A mania de colocar nos outros a responsabilidade pelos próprios erros, de dividir o país entre mocinhos e bandidos, de menosprezar a inteligência de quem votou no rival e de ignorar dados que contradizem suas teses marca o candidato e a legenda derrotados em segundo turno em 28 de outubro.
Na fantasia mais uma vez recrutada por Haddad em entrevista a esta Folha, "a elite econômica", ao despir-se de disfarces e mostrar sua verdadeira face, teria sido decisiva na eleição de Jair Bolsonaro (PSL). Haja elite para operar a façanha de conquistar 57,8 milhões de votos num país de vastos contingentes no máximo remediados.
O fato é que a maioria dos eleitores recusou-se a dar ao PT o quinto mandato presidencial consecutivo. Como ocorrera em 2016 com o mesmo Haddad, na cidade de São Paulo, o veredicto das urnas preferiu um neófito em disputas majoritárias ao representante de uma plataforma e de um jeito de fazer política fartamente conhecidos.
O eleitor brasileiro disse não ao partido associado ao maior escândalo de corrupção já descoberto no país. Negou apoio à legenda que não soube preservar a vida partidária das tribulações penais enfrentadas por seus maiores quadros e aceitou bovinamente ser comandada da cela de uma carceragem.
Houve rechaço às ideias irresponsáveis e ultrapassadas do PT sobre a economia —reiteradas no programa de governo patrocinado pelo próprio ex-prefeito—, cuja aplicação sistemática terminou por deprimir a renda nacional com violência inédita em mais de 30 anos.
A teimosia estratégica de nunca ter assumido responsabilidades pelo descalabro ético e material da gestão federal —e de nunca ter se reformado de acordo com essa conclusão— esvaziou a credibilidade do ensaio de moderação lançado no segundo turno.

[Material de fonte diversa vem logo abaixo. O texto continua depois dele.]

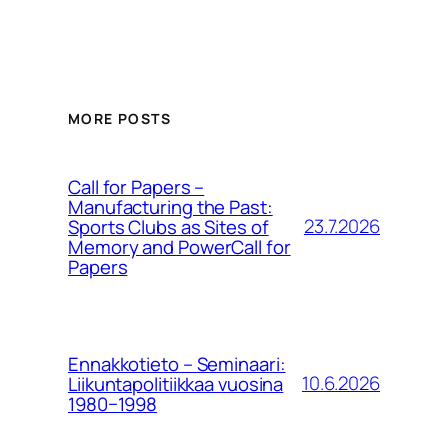
MORE POSTS
Call for Papers –
Manufacturing the Past:
23.7.2026
Sports Clubs as Sites of
Memory and PowerCall for
Papers
Ennakkotieto – Seminaari:
10.6.2026
Liikuntapolitiikkaa vuosina
1980−1998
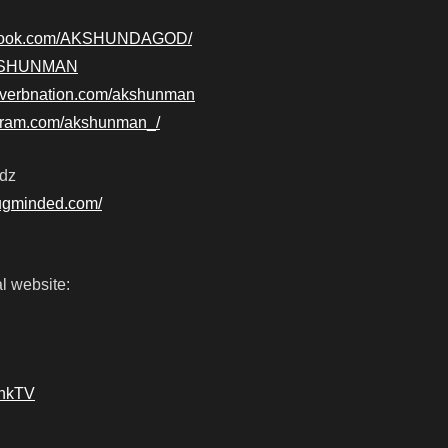
cebook.com/AKSHUNDAGOD/
/AKSHUNMAN
reverbnation.com/akshunman
agram.com/akshunman_/
rdz
hugminded.com/
l website:
ankTV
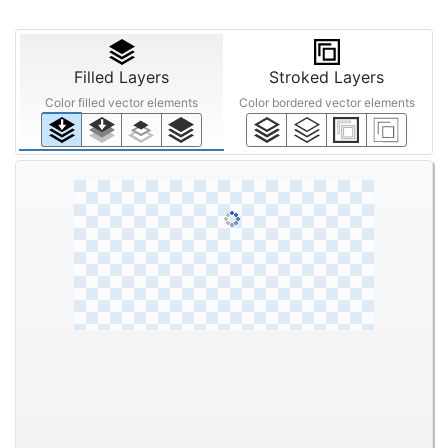
Filled Layers
Stroked Layers
Color filled vector elements
Color bordered vector elements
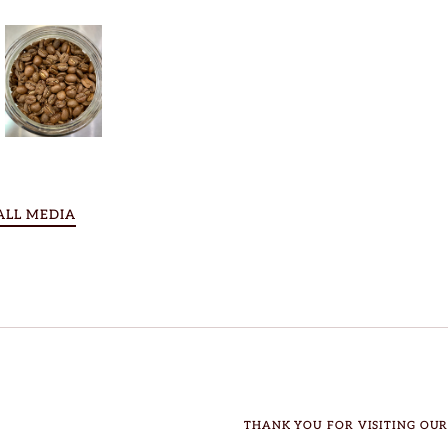
ALL MEDIA
THANK YOU FOR VISITING OUR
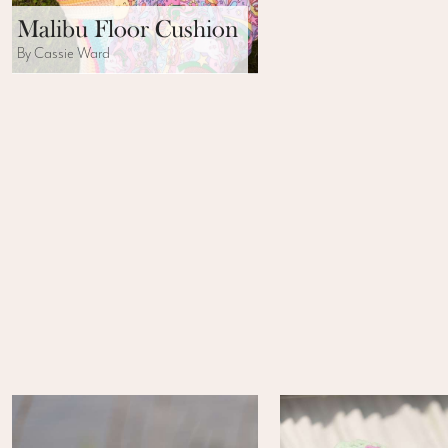
Malibu Floor Cushion
By Cassie Ward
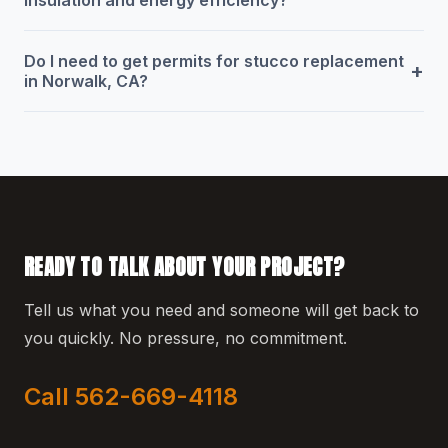
Do I need to get permits for stucco replacement
+
in Norwalk, CA?
READY TO TALK ABOUT YOUR PROJECT?
Tell us what you need and someone will get back to
you quickly. No pressure, no commitment.
Call 562-669-4118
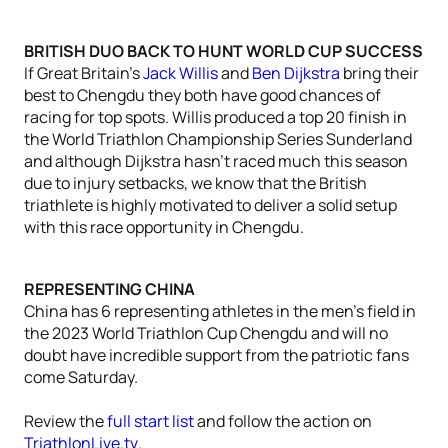
BRITISH DUO BACK TO HUNT WORLD CUP SUCCESS
If Great Britain’s
Jack Willis
and
Ben Dijkstra
bring their
best to Chengdu they both have good chances of
racing for top spots. Willis produced a top 20 finish in
the World Triathlon Championship Series Sunderland
and although Dijkstra hasn’t raced much this season
due to injury setbacks, we know that the British
triathlete is highly motivated to deliver a solid setup
with this race opportunity in Chengdu.
REPRESENTING CHINA
China has 6 representing athletes in the men’s field in
the 2023 World Triathlon Cup Chengdu and will no
doubt have incredible support from the patriotic fans
come Saturday.
Review the
full start list
and follow the action on
TriathlonLive.tv
.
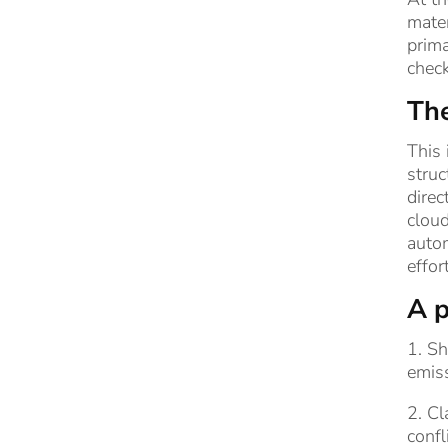
mater
prima
chec
The
This 
struc
direc
cloud
autom
effor
A p
1. S
emiss
2. Cl
confl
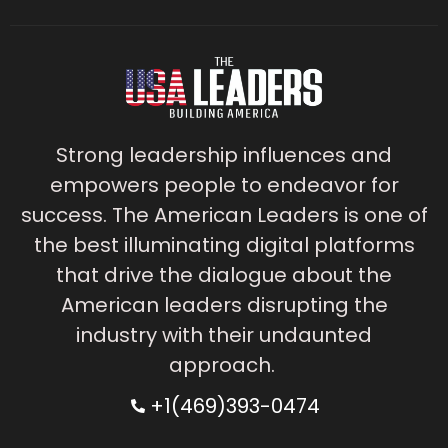
Strong leadership influences and
empowers people to endeavor for
success. The American Leaders is one of
the best illuminating digital platforms
that drive the dialogue about the
American leaders disrupting the
industry with their undaunted
approach.
+1(469)393-0474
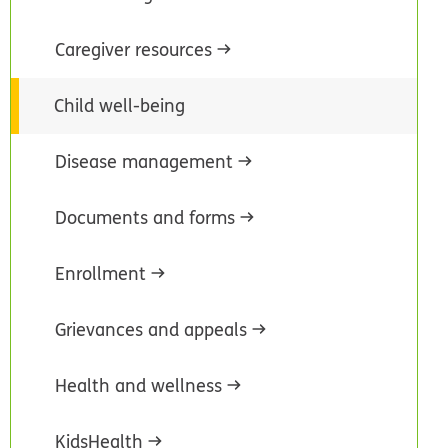
Caregiver resources
Child well-being
Disease management
Documents and forms
Enrollment
Grievances and appeals
Health and wellness
KidsHealth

Passada a eleição, o discurso de Haddad volta ao ponto em que estava antes dela. Dá a impressão de que a conversa de frente democrática era só truque para ganhar voto. As perorações acerca do "neoliberalismo" sugerem que o ex-candidato e sua sigla continuam prisioneiros de rançosas teorias econômicas e conspiratórias.
No Brasil, as condições para antepor-se a um presidente recém-empossado, legitimado pelo voto, são áridas como regra. Sem um diagnóstico realista dos motivos da derrota, será difícil oposição eficaz.